Magnum: [referring to Higgins' school day beanie] Higgins, you wore this?
Higgins: With pride.
Magnum: Put it on.
Higgins: What?
Magnum: I know your dying to see how it looks.
Higgins: No.
Magnum: OK. I need help with my tie.
Higgins: Magnum, you borrowed my tie?
Magnum: I thought it went with my outfit.
Higgins: None of my things go with yours. And for Pete's sake, a grown man who can't tie his own tie?
Magnum: I want a Double Windsor.
Higgins: Alright. Go over, and over again, and over again.
Magnum: [runs out the door] Thanks Higgins.
[Higgins puts on the beanie]
Magnum: [Sticks head in the doorway and laughs]

Magnum: Did T.C. show up?
Higgins: No. But Rick called. I do wish you'd get an answering service.
Magnum: I have one.
Higgins: My point exactly.

Magnum: Higgins, there is nothing, absolutely nothing, that you can tell Robin that he doesn't already know - that we havn't laughed about together.
Higgins: The potato chip heiress from Buffalo who filled the tidal pool with...

**WRITTEN EXERCISE**
In the dialogue excerpt, what kind of knot does Magnum ask Higgins to help him tie?

**DATA BLOCK**
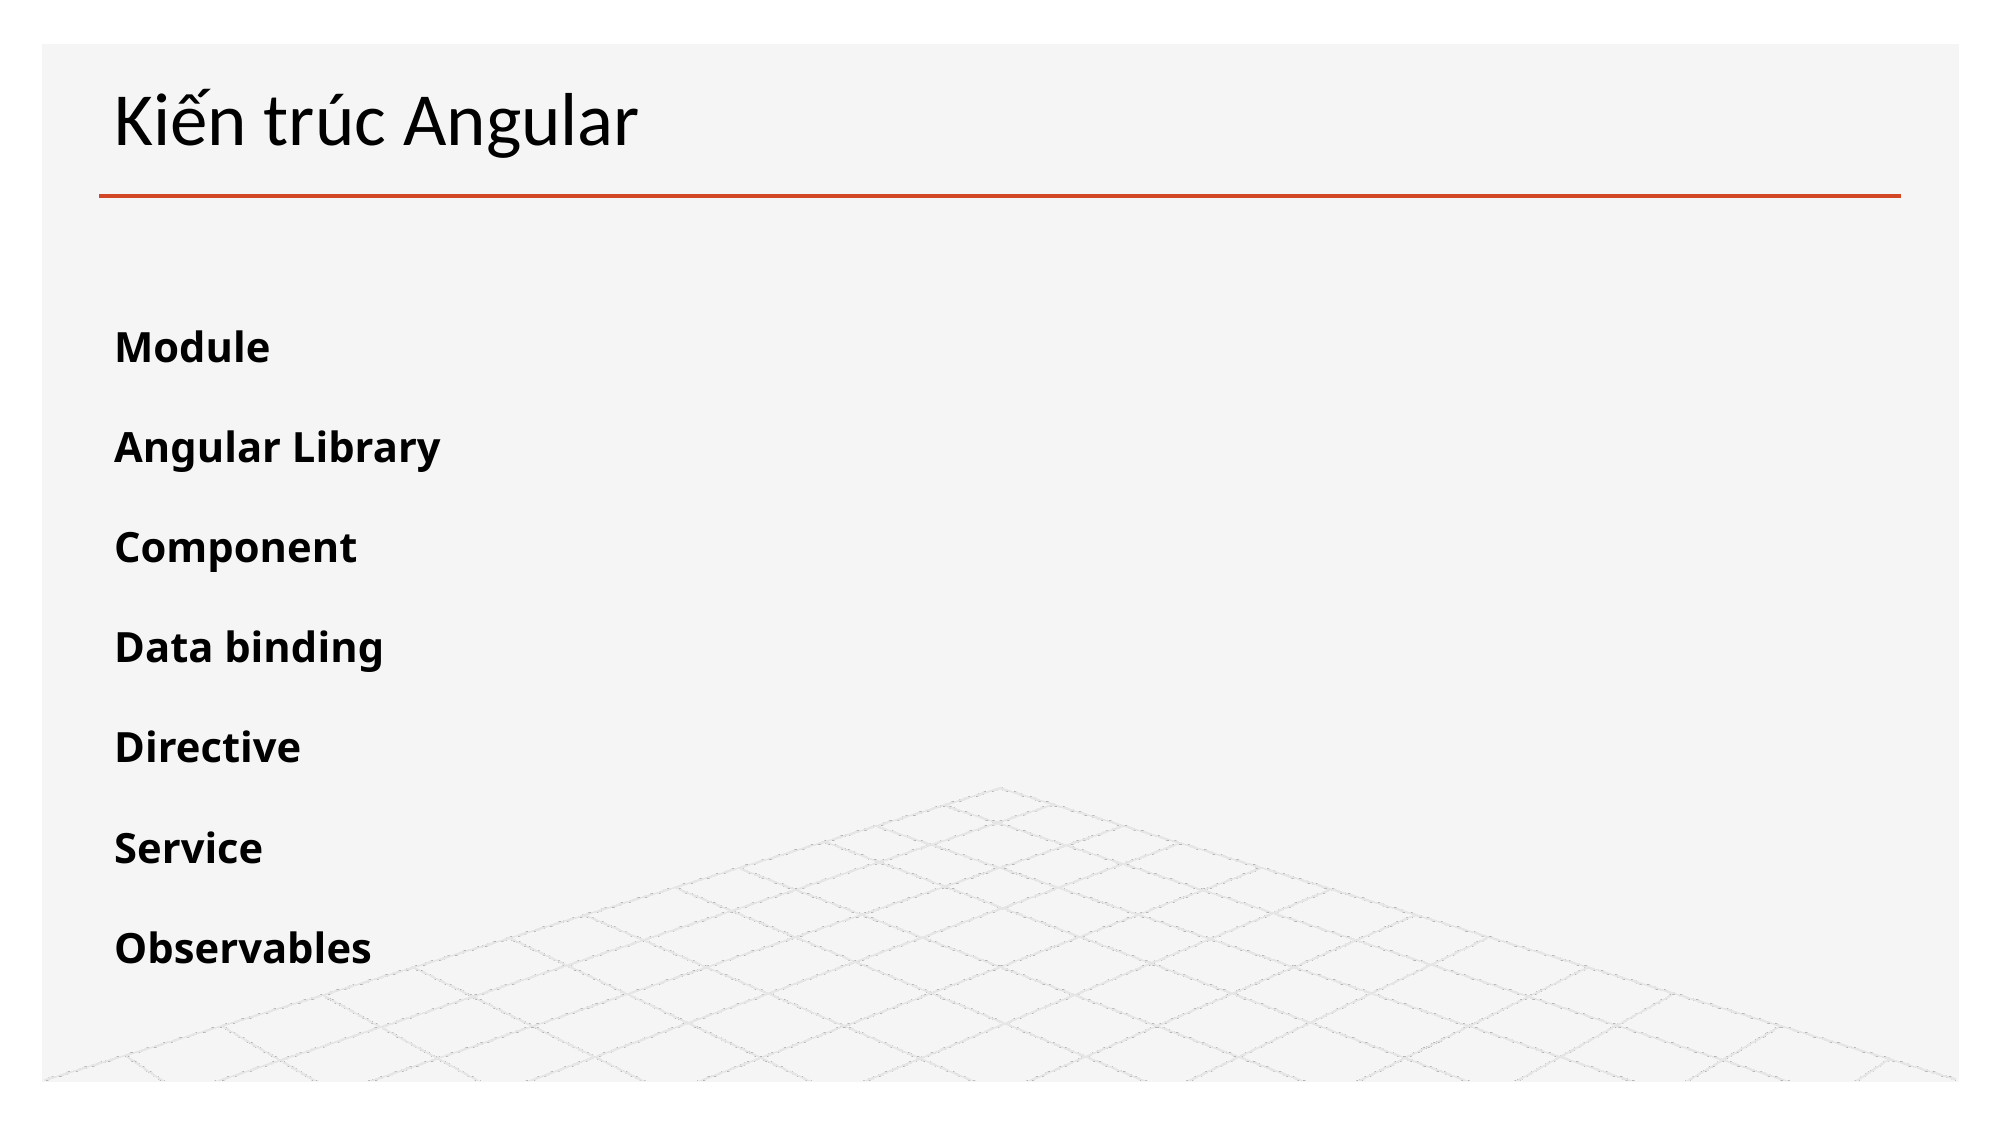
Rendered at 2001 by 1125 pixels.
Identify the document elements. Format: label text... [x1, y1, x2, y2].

text_box Kiến trúc Angular [99, 73, 1901, 197]
list Module Angular Library Component Data binding Directive Service Observables [99, 213, 1901, 1052]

**SOLUTION TO THIS TASK**
A Double Windsor.